According to student researchers, the Costa Rican Electricity Institute (ICE) has not kept the local Teribe residents informed of its project plans and ongoing activities, even though international law requires them to do so. The project could flood 685 hectares of Teribe land and force the relocation of indigenous families.
“Costa Rica has failed to respect and protect the human rights of its indigenous peoples in the areas of information, property, representation and effective participation in decisions surrounding the [hydroelectric project],” the report reads. “Its national electricity authority, ICE, has not obtained the effective participation of the Teribe peoples as required under international law.”

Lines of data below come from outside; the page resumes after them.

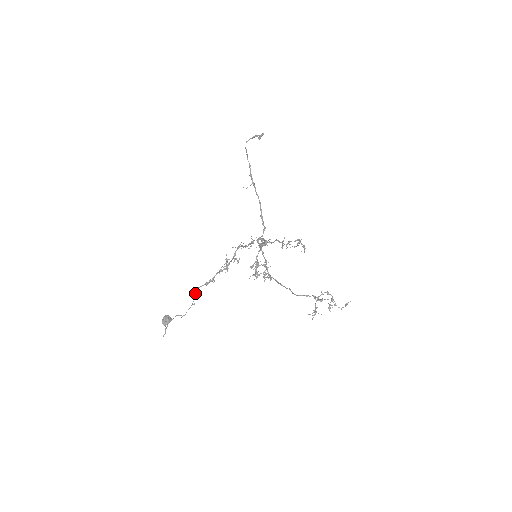
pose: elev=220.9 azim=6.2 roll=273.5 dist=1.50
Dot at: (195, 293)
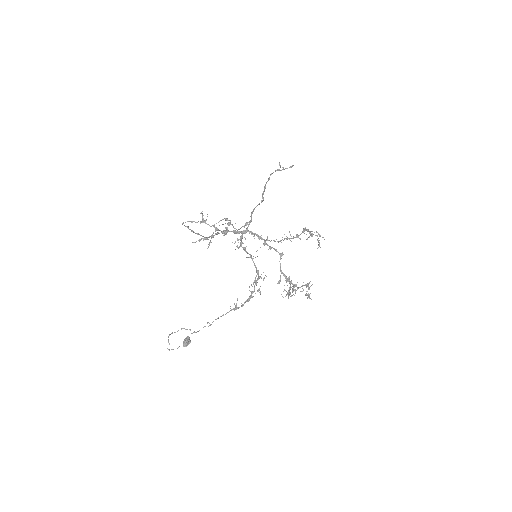
Dot at: occluded
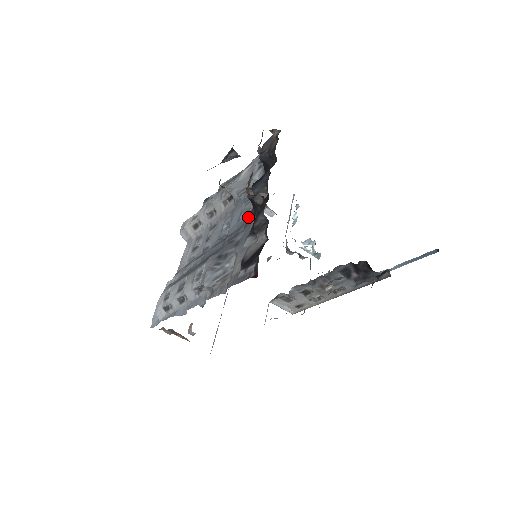
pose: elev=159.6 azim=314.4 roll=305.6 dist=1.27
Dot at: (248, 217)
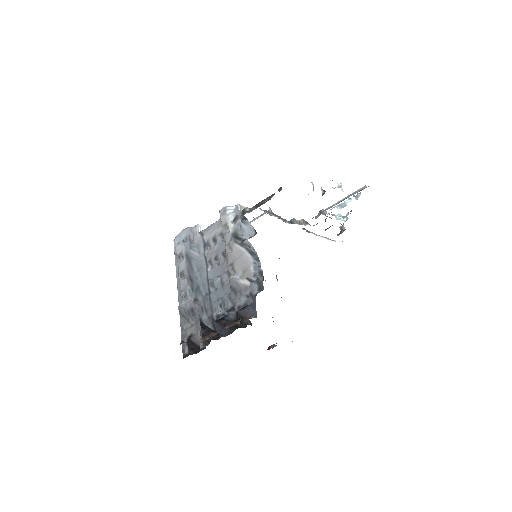
Dot at: (215, 315)
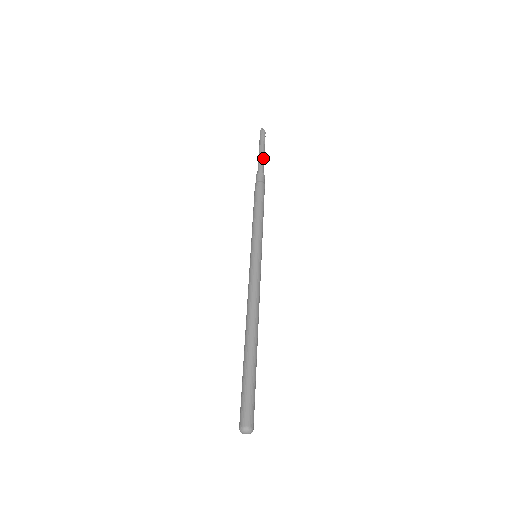
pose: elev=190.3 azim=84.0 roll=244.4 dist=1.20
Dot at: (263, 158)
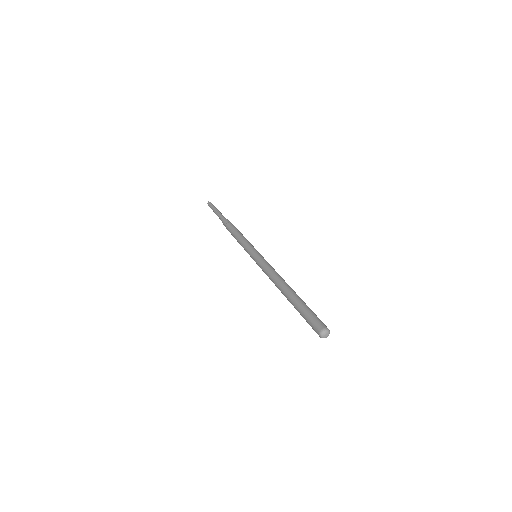
Dot at: (221, 213)
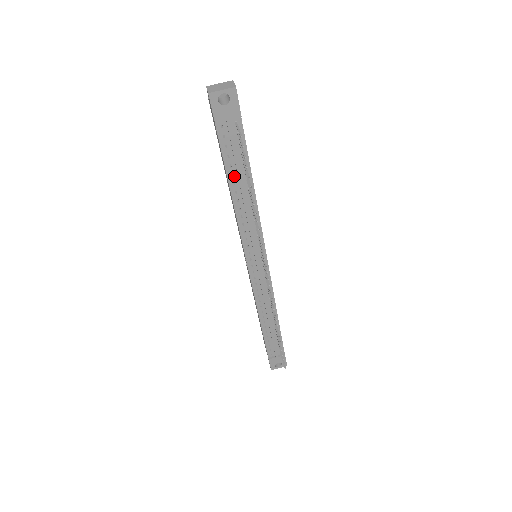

The building of the hydroelectric dam is subject to completion of a feasibility study, expected be finished in 2011. However, the local tribe claims to have seen evidence of current construction, including blasting, road widening, drilling and other related activities.
“What does building a road have to do with feasibility studies,” asked Brandon Hunter, who was in Costa Rica this week and is a member of the study’s research team. “The tribe has not been consulted.”
Hunter says he submitted a request to ICE asking for a record of correspondence between ICE and the tribe, preliminary results of the feasibility study, and the minutes of all meetings between the two parties — all information Hunter believes should be public. So far, his efforts have been unsuccessful.
Other participants in the study told The Tico Times that Teribe residents are concerned about the impact the project will have on their community, not only with the loss of land, but also because of the influx of outsiders to the area. Authorities say the project will require 3,500 laborers, mostly men, which will result in increased traffic through indigenous lands and require improvements to infrastructure.
If the project moves forward, it would be the largest hydroelectric dam in Central America, generating electricity for more than one million consumers. But the project could also flood some 658 hectares and displace approximately 1,000 non-indigenous residents as well.
“For the purposes of this report, it’s not important whether or not the dam is built,” Hunter said. “That’s up to the community. Our goal is to ensure that the state protects the rights of the indigenous, which they haven’t,” he added.